Entradas do conjunto de dados:
----------

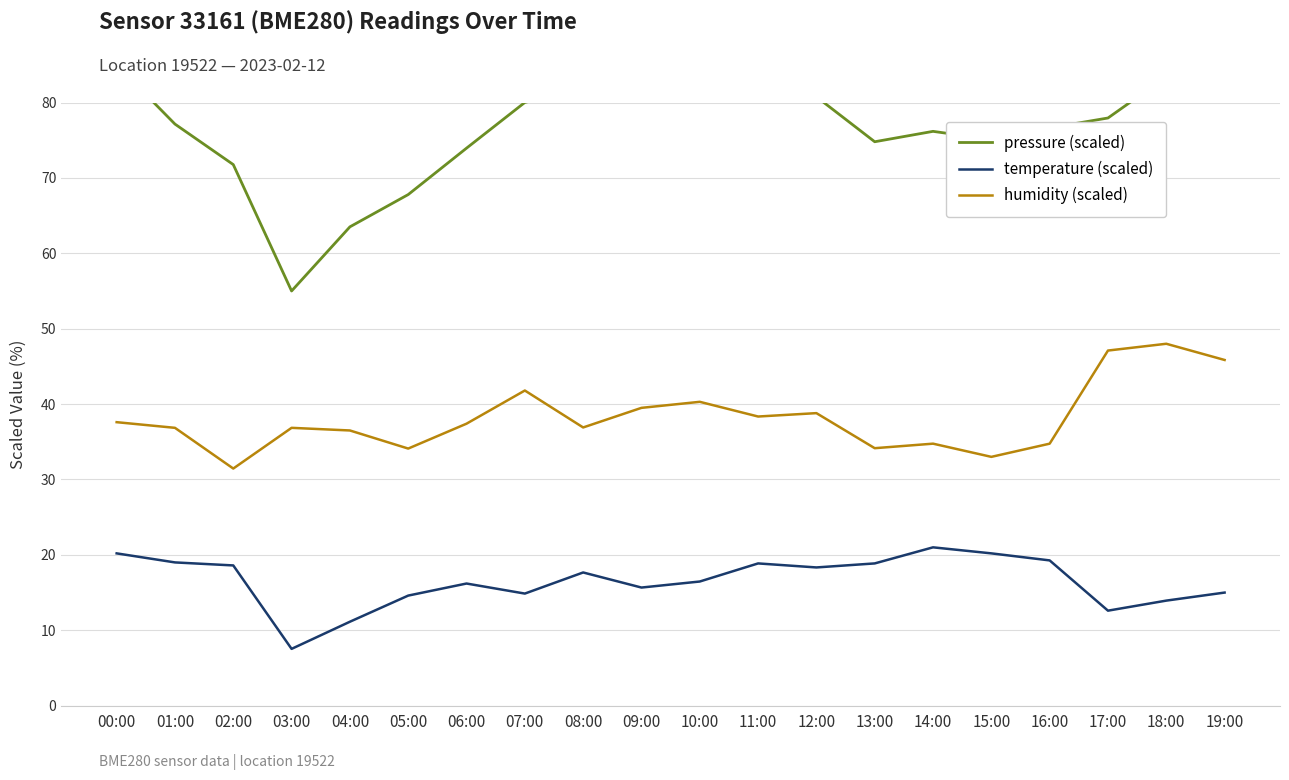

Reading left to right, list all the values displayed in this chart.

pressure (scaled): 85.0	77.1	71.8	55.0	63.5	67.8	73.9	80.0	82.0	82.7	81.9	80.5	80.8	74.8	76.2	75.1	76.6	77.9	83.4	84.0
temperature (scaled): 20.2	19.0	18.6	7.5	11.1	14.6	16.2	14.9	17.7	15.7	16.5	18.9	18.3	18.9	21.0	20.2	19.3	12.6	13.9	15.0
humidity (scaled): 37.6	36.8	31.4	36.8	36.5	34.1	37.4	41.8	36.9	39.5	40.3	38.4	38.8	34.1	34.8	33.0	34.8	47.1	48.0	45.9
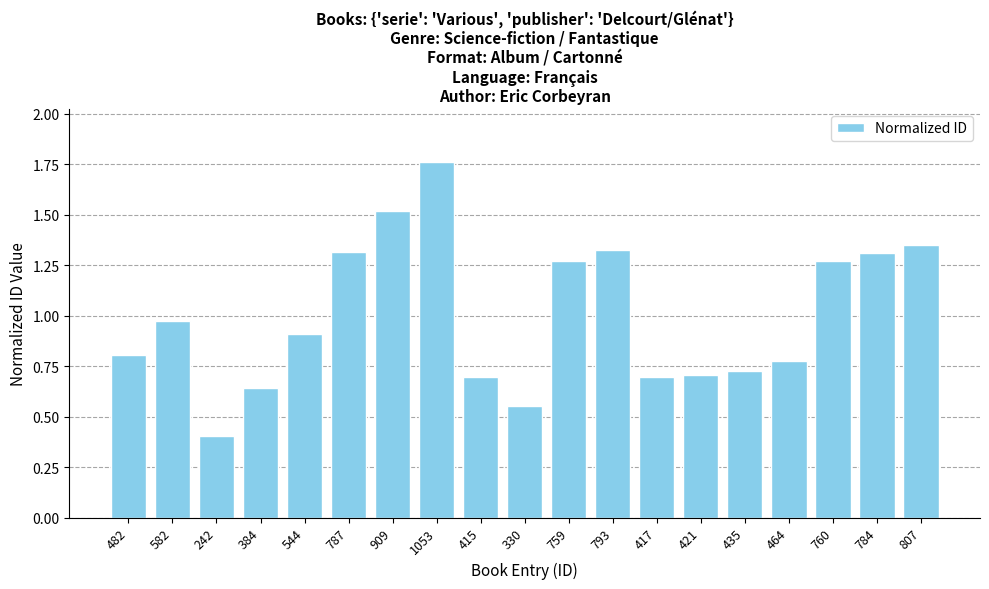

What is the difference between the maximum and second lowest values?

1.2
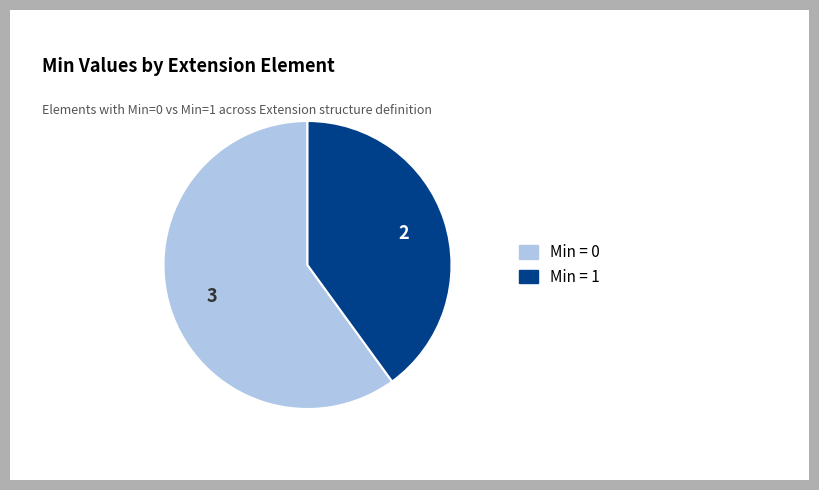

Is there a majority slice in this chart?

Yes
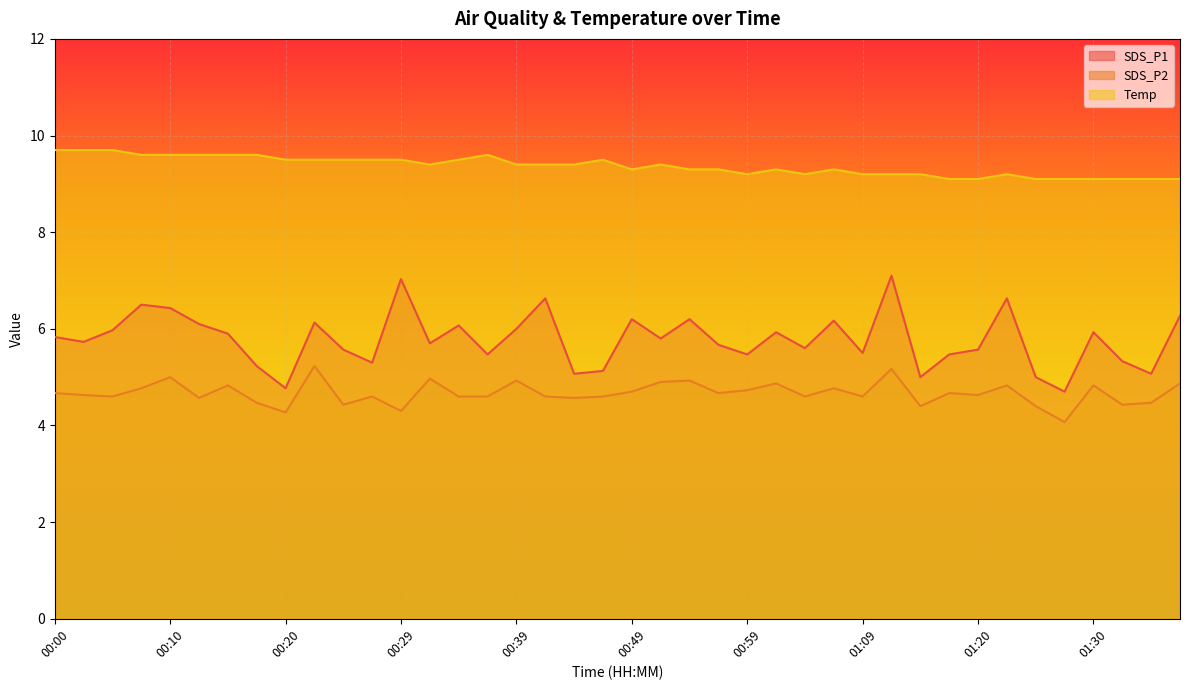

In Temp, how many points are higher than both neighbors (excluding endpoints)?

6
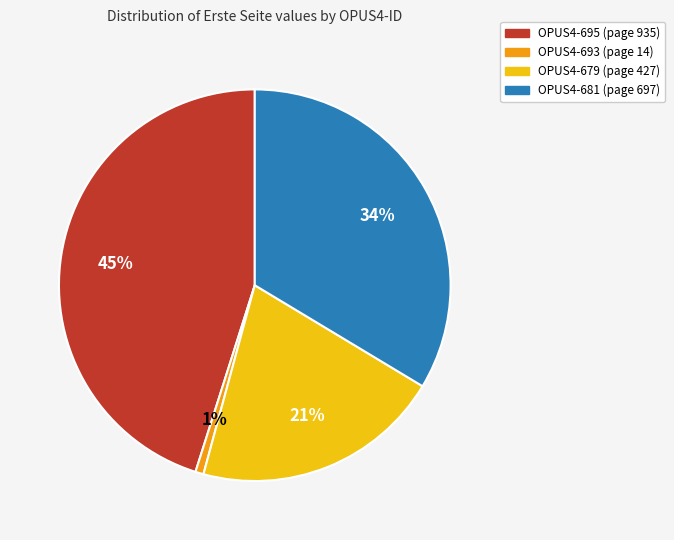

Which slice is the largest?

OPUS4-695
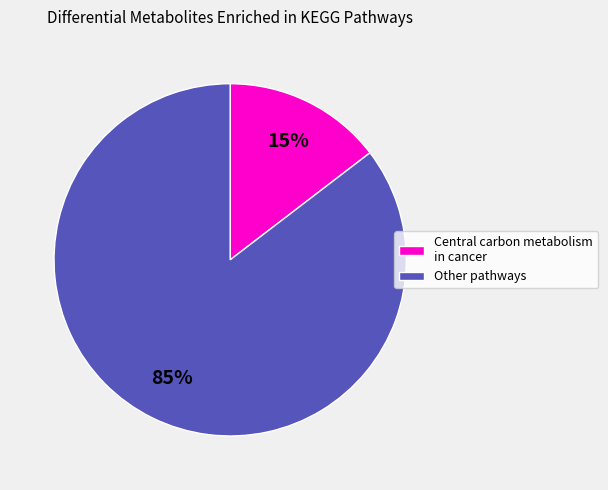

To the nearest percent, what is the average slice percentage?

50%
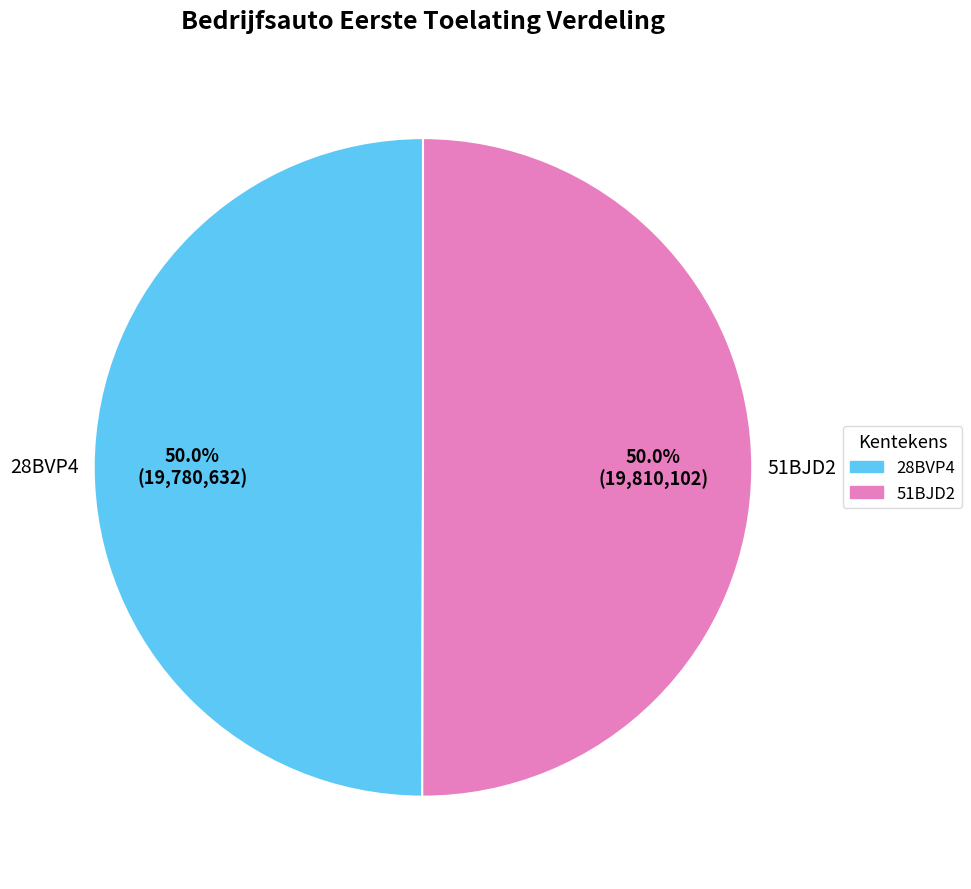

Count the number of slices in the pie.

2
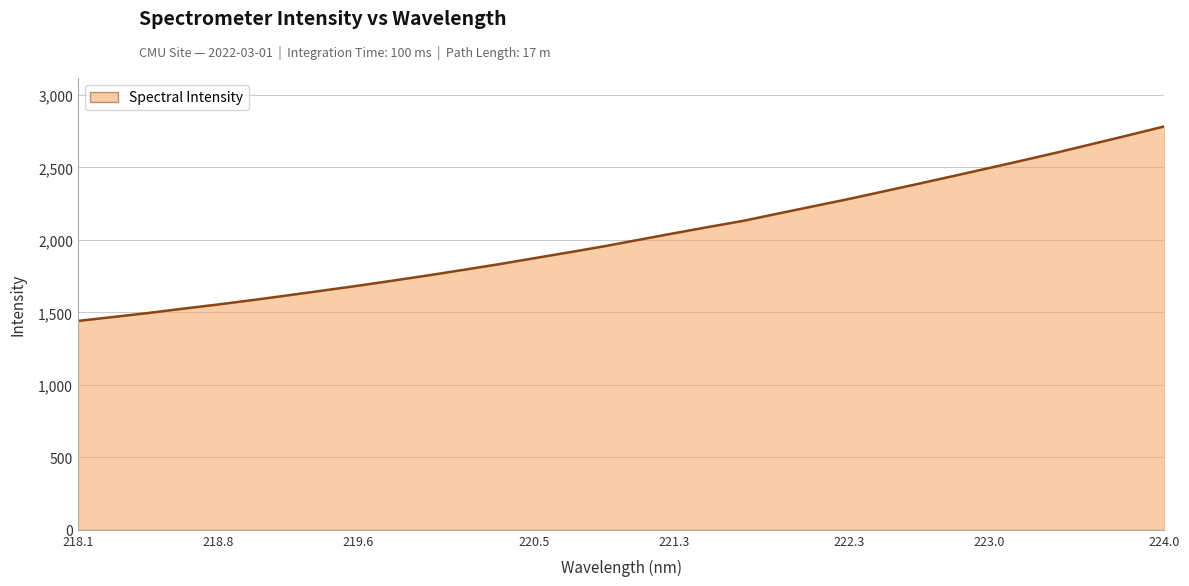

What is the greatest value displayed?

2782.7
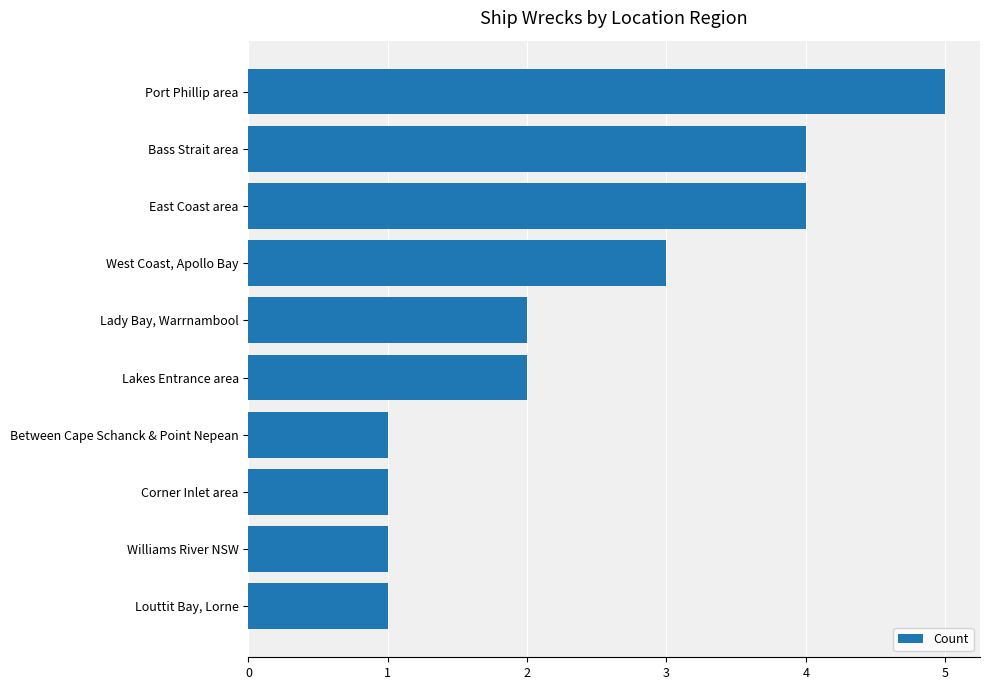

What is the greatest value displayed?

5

----------

Tarefa a cumprir ▸ Organize todo o material acima como uma tabela Markdown de duas colunas, n e Linha, com cada linha numerada e sem as linhas em branco. Por favor, deixe as imagens fora da resposta.

Resposta à tarefa ▸
| n | Linha |
|---|---|
| 1 | Reading left to right, list all the values displayed in this chart. |
| 2 | pressure (scaled): 85.0	77.1	71.8	55.0	63.5	67.8	73.9	80.0	82.0	82.7	81.9	80.5	80.8	74.8	76.2	75.1	76.6	77.9	83.4	84.0 |
| 3 | temperature (scaled): 20.2	19.0	18.6	7.5	11.1	14.6	16.2	14.9	17.7	15.7	16.5	18.9	18.3	18.9	21.0	20.2	19.3	12.6	13.9	15.0 |
| 4 | humidity (scaled): 37.6	36.8	31.4	36.8	36.5	34.1	37.4	41.8	36.9	39.5	40.3	38.4	38.8	34.1	34.8	33.0	34.8	47.1	48.0	45.9 |
| 5 | What is the difference between the maximum and second lowest values? |
| 6 | 1.2 |
| 7 | Is there a majority slice in this chart? |
| 8 | Yes |
| 9 | In Temp, how many points are higher than both neighbors (excluding endpoints)? |
| 10 | 6 |
| 11 | Which slice is the largest? |
| 12 | OPUS4-695 |
| 13 | To the nearest percent, what is the average slice percentage? |
| 14 | 50% |
| 15 | Count the number of slices in the pie. |
| 16 | 2 |
| 17 | What is the greatest value displayed? |
| 18 | 2782.7 |
| 19 | What is the greatest value displayed? |
| 20 | 5 |